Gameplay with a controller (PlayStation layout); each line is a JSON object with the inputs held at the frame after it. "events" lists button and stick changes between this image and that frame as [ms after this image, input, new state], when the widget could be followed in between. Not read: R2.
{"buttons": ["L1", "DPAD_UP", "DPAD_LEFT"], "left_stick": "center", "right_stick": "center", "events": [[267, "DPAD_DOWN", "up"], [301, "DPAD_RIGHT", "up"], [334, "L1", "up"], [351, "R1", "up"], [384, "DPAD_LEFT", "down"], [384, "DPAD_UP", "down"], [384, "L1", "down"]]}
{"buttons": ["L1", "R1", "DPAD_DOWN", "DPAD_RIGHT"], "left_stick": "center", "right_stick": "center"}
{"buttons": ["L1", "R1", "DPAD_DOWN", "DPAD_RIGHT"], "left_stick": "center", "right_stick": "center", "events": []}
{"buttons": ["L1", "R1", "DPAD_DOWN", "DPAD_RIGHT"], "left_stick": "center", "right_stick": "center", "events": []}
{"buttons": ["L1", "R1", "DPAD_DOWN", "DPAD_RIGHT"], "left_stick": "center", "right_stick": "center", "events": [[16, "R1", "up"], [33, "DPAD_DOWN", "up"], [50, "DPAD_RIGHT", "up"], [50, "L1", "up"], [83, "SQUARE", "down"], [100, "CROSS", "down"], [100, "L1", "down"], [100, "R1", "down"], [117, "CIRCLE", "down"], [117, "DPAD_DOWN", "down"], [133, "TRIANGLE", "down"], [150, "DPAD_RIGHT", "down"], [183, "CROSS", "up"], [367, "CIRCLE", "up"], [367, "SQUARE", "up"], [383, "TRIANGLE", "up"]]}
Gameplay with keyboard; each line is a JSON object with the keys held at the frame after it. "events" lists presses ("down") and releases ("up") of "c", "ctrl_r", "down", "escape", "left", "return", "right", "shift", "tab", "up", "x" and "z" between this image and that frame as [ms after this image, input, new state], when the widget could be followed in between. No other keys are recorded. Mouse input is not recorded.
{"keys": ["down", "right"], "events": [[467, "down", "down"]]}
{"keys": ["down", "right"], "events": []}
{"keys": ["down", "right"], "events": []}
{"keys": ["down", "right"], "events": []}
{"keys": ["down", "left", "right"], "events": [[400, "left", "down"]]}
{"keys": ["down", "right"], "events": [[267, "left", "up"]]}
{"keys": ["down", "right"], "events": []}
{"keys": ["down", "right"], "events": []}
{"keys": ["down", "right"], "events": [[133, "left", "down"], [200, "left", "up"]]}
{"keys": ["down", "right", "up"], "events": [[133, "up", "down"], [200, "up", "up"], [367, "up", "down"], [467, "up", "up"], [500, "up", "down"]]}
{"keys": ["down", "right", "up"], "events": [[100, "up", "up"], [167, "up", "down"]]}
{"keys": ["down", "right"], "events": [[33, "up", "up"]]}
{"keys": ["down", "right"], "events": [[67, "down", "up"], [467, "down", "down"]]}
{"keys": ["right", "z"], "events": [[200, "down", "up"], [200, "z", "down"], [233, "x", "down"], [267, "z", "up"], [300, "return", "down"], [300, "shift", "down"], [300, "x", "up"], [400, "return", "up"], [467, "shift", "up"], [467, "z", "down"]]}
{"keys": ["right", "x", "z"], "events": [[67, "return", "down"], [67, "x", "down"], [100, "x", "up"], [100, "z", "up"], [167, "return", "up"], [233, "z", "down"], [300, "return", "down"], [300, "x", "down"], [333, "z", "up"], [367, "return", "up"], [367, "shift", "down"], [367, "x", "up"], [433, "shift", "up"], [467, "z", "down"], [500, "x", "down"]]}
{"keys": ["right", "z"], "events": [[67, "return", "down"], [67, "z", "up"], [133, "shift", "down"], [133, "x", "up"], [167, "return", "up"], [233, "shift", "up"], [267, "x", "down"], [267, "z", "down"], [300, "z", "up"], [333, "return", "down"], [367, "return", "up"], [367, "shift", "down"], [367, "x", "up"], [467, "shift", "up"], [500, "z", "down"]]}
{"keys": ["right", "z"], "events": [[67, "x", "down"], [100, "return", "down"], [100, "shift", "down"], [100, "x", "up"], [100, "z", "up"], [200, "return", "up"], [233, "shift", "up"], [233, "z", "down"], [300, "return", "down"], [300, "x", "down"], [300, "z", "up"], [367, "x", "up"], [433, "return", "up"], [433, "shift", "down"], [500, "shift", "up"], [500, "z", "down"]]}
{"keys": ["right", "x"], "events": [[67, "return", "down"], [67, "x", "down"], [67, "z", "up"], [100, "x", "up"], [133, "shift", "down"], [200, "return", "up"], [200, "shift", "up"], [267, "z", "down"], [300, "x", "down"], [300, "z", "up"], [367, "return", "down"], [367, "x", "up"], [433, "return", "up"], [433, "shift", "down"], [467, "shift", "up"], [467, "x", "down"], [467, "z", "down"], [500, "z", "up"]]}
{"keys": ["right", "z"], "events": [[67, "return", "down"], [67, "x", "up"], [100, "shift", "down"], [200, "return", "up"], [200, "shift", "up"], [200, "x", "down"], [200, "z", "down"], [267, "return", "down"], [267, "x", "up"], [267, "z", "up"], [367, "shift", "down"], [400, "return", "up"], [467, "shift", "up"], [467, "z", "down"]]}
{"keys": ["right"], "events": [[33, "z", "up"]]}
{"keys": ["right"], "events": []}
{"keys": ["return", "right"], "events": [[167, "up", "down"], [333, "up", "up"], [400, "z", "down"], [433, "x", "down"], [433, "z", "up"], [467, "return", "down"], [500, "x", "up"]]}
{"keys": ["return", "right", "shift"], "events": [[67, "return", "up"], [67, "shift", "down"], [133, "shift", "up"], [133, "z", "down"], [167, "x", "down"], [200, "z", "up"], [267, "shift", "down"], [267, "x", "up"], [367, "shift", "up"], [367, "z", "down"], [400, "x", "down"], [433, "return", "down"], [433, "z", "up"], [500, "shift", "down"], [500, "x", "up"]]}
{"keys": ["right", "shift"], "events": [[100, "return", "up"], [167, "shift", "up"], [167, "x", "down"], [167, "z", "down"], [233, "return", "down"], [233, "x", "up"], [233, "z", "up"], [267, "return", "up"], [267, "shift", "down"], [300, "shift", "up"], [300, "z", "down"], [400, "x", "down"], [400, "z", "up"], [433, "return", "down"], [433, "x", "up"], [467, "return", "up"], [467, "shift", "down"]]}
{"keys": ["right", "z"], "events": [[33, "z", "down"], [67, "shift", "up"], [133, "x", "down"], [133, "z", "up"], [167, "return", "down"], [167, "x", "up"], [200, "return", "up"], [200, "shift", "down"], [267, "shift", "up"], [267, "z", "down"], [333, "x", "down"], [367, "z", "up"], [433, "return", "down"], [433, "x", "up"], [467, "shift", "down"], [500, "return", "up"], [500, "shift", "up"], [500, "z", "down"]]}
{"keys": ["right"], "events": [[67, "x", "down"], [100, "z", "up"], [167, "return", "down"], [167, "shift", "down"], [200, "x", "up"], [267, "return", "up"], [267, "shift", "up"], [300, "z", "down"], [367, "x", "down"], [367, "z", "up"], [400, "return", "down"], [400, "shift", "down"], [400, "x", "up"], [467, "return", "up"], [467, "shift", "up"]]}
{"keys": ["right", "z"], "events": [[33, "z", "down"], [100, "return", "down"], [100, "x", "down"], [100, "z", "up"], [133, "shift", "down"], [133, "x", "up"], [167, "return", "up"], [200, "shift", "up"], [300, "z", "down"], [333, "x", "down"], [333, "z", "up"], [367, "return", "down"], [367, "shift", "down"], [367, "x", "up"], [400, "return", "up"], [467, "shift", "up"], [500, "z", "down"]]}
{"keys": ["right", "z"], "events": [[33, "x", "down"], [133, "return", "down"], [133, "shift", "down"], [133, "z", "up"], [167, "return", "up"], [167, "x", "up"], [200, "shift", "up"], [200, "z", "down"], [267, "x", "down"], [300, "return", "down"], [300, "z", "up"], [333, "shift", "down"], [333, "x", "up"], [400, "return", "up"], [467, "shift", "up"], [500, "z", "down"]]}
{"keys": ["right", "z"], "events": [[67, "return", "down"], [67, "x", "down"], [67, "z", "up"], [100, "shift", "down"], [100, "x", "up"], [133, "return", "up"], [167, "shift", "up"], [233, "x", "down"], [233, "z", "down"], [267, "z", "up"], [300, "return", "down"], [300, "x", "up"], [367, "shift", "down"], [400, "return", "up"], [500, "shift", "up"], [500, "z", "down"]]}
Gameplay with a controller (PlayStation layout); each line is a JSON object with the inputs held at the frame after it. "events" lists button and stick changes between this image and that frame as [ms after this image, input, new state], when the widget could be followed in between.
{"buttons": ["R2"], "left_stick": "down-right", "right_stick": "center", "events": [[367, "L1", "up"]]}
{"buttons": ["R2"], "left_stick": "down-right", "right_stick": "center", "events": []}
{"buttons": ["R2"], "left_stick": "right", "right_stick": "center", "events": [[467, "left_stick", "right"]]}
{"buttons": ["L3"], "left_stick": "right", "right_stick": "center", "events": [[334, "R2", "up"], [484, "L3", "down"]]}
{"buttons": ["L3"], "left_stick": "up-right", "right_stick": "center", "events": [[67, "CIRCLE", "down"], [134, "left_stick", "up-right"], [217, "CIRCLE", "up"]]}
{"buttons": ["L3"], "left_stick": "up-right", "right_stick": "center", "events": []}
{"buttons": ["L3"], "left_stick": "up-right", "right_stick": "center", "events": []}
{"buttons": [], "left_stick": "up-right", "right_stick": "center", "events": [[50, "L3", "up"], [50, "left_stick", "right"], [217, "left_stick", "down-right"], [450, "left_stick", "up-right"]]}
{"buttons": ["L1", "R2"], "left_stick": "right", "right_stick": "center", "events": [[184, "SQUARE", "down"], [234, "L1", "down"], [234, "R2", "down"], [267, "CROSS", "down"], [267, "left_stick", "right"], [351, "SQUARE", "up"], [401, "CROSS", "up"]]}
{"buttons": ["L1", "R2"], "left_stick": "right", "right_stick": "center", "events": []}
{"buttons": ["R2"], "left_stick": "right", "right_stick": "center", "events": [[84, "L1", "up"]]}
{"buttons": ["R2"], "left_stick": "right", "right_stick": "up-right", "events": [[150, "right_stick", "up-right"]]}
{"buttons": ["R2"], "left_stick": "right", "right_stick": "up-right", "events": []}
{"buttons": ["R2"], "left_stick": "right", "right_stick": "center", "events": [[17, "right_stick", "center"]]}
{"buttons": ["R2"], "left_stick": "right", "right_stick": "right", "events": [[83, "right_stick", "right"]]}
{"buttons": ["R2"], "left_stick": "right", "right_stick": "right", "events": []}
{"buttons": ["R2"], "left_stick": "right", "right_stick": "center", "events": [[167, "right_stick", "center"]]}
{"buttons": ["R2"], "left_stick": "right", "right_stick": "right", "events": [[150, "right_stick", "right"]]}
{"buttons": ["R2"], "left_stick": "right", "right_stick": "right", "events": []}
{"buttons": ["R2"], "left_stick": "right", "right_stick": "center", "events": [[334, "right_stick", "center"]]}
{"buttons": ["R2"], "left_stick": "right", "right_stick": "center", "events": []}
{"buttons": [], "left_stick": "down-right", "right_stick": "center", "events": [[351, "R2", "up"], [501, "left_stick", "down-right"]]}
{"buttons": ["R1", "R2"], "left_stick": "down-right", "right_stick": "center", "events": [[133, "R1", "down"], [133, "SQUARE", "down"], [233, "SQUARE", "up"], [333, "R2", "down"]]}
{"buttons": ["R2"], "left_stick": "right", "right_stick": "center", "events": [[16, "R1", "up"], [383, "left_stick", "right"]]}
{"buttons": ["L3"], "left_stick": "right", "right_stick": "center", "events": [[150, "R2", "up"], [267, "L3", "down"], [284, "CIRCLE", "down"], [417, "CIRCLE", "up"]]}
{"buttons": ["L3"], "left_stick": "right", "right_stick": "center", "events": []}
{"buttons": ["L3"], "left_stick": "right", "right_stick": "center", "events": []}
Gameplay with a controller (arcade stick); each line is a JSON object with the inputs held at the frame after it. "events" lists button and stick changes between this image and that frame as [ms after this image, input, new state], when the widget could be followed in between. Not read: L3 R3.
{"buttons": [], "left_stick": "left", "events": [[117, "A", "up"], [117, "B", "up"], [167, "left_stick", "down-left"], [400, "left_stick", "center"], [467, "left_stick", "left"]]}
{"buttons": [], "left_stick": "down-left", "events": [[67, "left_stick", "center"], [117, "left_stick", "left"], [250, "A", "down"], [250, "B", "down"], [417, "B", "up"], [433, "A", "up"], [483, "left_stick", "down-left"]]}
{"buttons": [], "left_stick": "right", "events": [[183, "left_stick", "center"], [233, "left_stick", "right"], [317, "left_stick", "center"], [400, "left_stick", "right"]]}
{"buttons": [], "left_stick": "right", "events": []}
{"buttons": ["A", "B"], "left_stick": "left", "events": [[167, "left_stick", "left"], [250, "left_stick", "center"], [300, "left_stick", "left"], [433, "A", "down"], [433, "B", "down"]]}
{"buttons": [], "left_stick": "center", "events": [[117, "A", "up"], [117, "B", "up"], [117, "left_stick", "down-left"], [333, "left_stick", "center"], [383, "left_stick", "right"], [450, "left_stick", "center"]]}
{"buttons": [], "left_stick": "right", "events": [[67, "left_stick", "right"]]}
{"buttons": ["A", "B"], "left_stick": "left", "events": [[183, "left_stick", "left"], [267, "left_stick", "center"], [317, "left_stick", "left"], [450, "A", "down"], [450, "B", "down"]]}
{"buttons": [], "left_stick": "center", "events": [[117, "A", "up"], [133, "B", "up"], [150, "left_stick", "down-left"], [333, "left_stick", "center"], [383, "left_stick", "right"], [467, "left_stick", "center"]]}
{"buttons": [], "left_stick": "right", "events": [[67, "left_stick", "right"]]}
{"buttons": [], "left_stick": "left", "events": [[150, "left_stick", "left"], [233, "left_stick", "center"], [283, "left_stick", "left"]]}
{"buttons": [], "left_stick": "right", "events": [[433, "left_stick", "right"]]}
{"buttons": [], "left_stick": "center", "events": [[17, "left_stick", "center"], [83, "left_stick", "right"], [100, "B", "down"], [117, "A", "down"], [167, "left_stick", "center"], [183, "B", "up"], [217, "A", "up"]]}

◇ ◇ ◇ ◇ ◇ ◇ ◇

Try it: Among the records, find each line where the word "layout" occurs, and copy it.

Exercise result:
Gameplay with a controller (PlayStation layout); each line is a JSON object with the inputs held at the frame after it. "events" lists button and stick changes between this image and that frame as [ms after this image, input, new state], when the widget could be followed in between. Not read: R2.
Gameplay with a controller (PlayStation layout); each line is a JSON object with the inputs held at the frame after it. "events" lists button and stick changes between this image and that frame as [ms after this image, input, new state], when the widget could be followed in between.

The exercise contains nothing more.